**EXERCISE PROMPT**
Whenever a line in the data below includes the string "distance", copy it out.

**RECORDS SUPPLIED**
*** Block opens ***

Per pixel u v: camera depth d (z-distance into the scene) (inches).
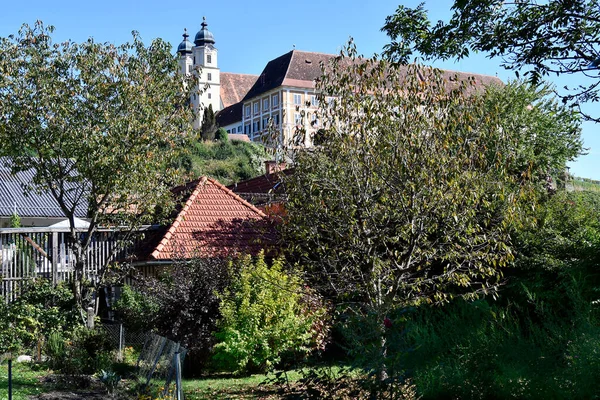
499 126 486.3
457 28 445.7
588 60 417.1
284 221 497.0
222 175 2647.6
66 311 683.4
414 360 261.6
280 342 565.3
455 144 462.3
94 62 682.2
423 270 530.9
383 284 491.8
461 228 448.5
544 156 1079.6
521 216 450.6
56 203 1432.1
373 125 462.6
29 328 663.8
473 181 447.8
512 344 260.8
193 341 574.9
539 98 1117.1
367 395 255.9
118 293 789.2
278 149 502.9
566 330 249.1
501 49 433.1
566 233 513.7
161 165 720.3
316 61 3914.9
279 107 3782.0
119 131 672.4
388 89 478.0
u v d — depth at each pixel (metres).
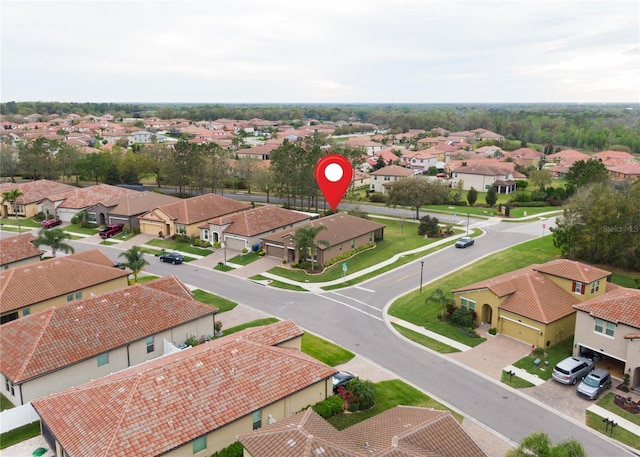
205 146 102.06
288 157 90.12
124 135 199.88
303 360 32.91
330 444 24.05
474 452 25.72
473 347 42.12
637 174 120.94
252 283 57.38
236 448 27.91
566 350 41.59
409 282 57.03
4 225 83.38
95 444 25.05
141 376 28.94
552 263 48.00
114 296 40.38
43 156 114.38
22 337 35.81
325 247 61.94
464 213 92.81
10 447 29.14
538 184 112.44
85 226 81.50
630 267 59.03
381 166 136.50
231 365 31.11
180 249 70.12
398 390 35.41
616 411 33.16
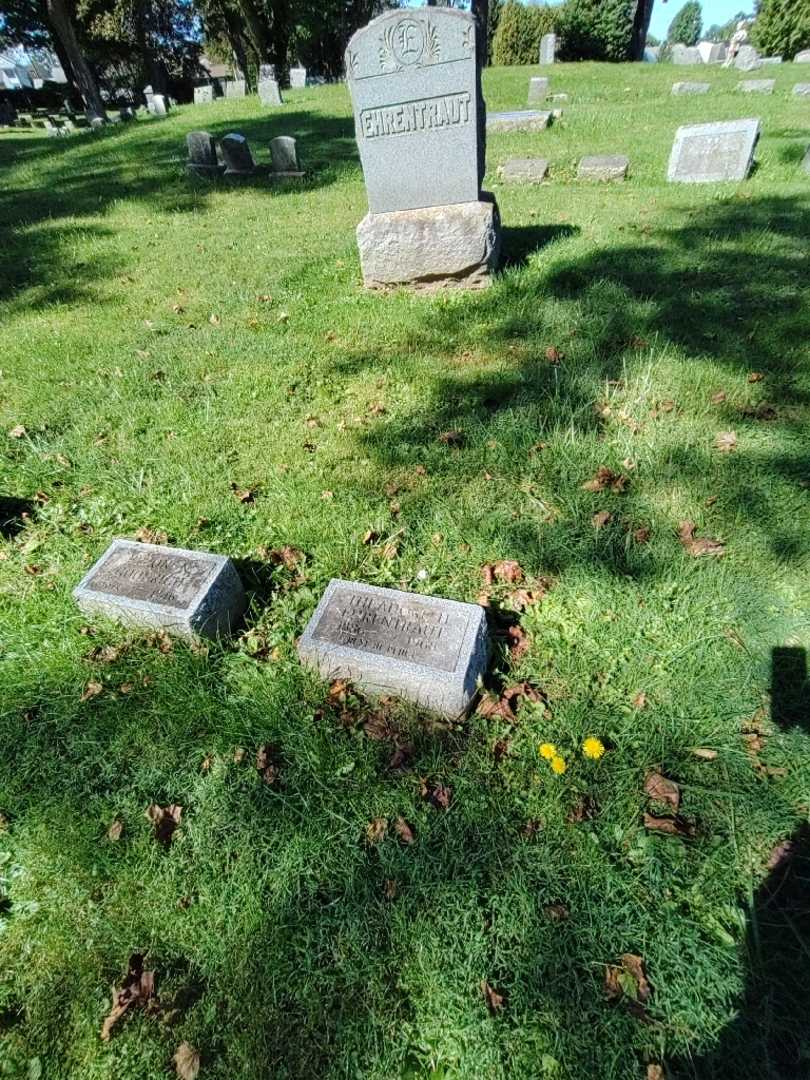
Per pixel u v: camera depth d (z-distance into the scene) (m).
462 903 1.84
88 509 3.50
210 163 10.40
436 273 5.32
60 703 2.47
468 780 2.12
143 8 30.53
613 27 24.81
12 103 37.56
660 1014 1.62
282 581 2.97
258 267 6.50
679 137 7.91
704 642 2.47
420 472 3.44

*** Block closes ***

**ANSWER SECTION**
Per pixel u v: camera depth d (z-distance into the scene) (inches).
Per pixel u v: camera depth d (z-distance into the scene) (m).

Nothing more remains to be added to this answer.